Au moment de remplir leur déclaration de revenus 2025, les citoyens français s'interrogent : où va leur argent ? Ce questionnement est particulièrement pressant dans le contexte actuel où les inégalités fiscales font débat. Alors que certains ultra-riches échappent presque entièrement à l'impôt, la majorité des prélèvements fiscaux finance pourtant la protection sociale. Malgé un climat de méfiance, le consentement à l'impôt demeure relativement solide.
La campagne de déclaration des revenus a débuté récemment, et avec elle resurgit une préoccupation constante parmi les contribuables : l'argent collecté est-il utilisé à bon escient ? Cette question gagne en importance alors que les récentes discussions budgétaires placent l'égalité fiscale au centre des débats. Les révélations sur des foyers aisés ne payant pas d'impôts sur le revenu ont suscité de vives réactions. D’après des données déposées au Sénat, 18 525 contribuables soumis à l'Impôt sur la Fortune Immobilière (IFI) n’ont pas payé d’impôt sur le revenu en 2024.
L’impôt sur le revenu : une part marginale des finances publiques
Il est crucial de préciser que l'impôt sur le revenu ne représente qu'environ 7 % des recettes fiscales en France. Selon le ministère de l'Économie, il a généré 83 milliards d'euros en 2023. Une proportion significative des foyers ne contribue pas directement, mais tous participent d'une manière ou d'une autre, via la TVA ou d'autres taxes.
Allocation des prélèvements : une majorité pour la protection sociale
Sur chaque tranche de 1 000 euros prélevés, 562 euros sont consacrés à la protection sociale, incluant retraites et allocations. L’éducation et l’enseignement supérieur absorbent ensuite 90 euros, suivis de 67 euros pour le fonctionnement de l’État et 66 euros pour le soutien économique. Les dépenses pour l'environnement et les infrastructures sont aussi importantes, mais la justice reçoit une part dérisoire.

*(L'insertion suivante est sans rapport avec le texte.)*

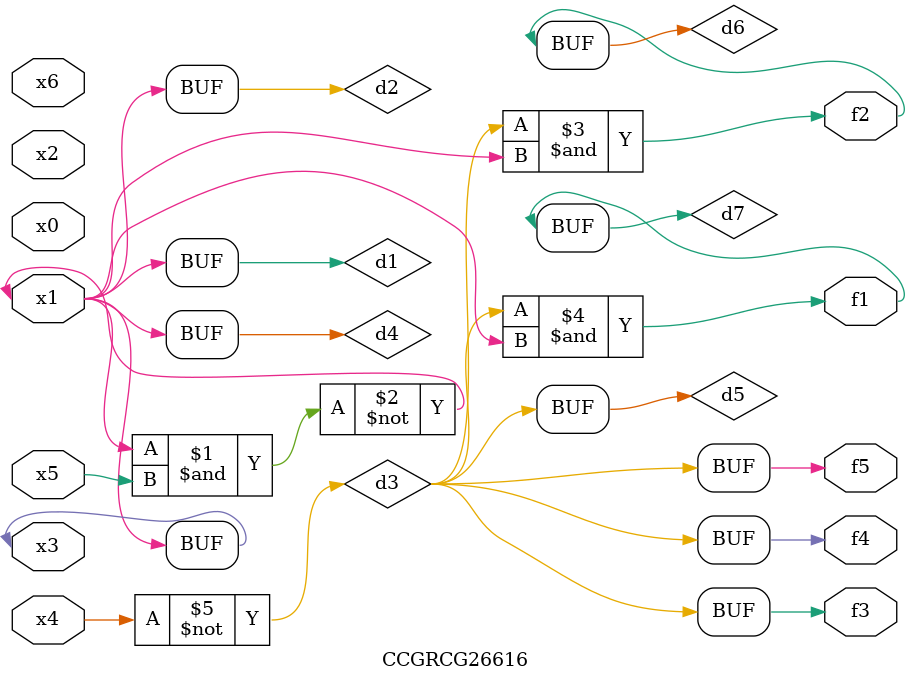
<source format=v>
module CCGRCG26616(
	input x0, x1, x2, x3, x4, x5, x6,
	output f1, f2, f3, f4, f5
);

	wire d1, d2, d3, d4, d5, d6, d7;

	buf (d1, x1, x3);
	nand (d2, x1, x5);
	not (d3, x4);
	buf (d4, d1, d2);
	buf (d5, d3);
	and (d6, d3, d4);
	and (d7, d3, d4);
	assign f1 = d7;
	assign f2 = d6;
	assign f3 = d5;
	assign f4 = d5;
	assign f5 = d5;
endmodule

</source>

Cette répartition démontre que les impôts ne financent pas une bureaucratie éloignée, mais soutiennent un modèle de solidarité. Les dépenses publiques en France sont majoritairement orientées vers la protection sociale, renforçant ainsi l'État providence.
Le consensus fiscal face à la perception d'inégalité
Le consentement fiscale ne repose pas uniquement sur l’efficacité de l’utilisation des fonds. Le sentiment de justice et d’équité joue un rôle déterminant. L'affaire des 13 000 foyers imposés a cristallisé des préoccupations plus larges. En effet, les contribuables les plus riches, souvent avec des revenus provenant d'actifs financiers, semblent bénéficier de taux d'imposition plus faibles que ceux des classes moyennes.

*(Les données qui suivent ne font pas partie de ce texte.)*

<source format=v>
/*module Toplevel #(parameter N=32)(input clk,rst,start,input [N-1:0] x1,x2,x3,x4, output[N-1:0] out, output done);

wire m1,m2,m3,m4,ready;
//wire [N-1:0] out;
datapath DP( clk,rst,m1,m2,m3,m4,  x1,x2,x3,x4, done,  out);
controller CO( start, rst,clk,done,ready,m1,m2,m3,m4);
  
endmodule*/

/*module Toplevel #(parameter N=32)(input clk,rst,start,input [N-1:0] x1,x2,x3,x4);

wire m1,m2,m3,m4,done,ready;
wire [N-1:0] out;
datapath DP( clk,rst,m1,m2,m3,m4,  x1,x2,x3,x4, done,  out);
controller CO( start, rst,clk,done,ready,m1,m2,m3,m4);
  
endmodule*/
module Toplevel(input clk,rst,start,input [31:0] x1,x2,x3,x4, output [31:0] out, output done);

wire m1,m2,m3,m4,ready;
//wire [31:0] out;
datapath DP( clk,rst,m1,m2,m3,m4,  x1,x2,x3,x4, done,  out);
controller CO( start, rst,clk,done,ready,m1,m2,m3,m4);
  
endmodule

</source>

La proposition de la taxe Zucman, qui suggère la mise en place d'un impôt minimum pour les plus riches, a vu le jour face à cette injustice perçue. Le débat reste vif quant à la façon dont les contribules jugent que les impôts soient appliqués équitablement.
Acceptation des impôts : un équilibre fragile
Selon une récente étude du Conseil des Prélèvements Obligatoires, 78 % des Français estiment que les impôts sont trop élevés. Néanmoins, 79 % continuent de voir le paiement des impôts comme un devoir civique. L'enquête révéla une baisse alarmante de la confiance dans l'utilisation des fonds publics, qui est tombée de 33 % en 2023 à 22 % en 2025.
La dimension civique de l'acceptation des impôts est mise à mal par des doutes sur leur utilisation. Si les contribuables restent encline à soutenir un État protecteur, ils exigent d'être rassurés sur la manière dont leurs contributions sont affectées. Ce constat a conduit Bercy à améliorer sa communication autour de la transparence dans la collecte et l'utilisation des fonds.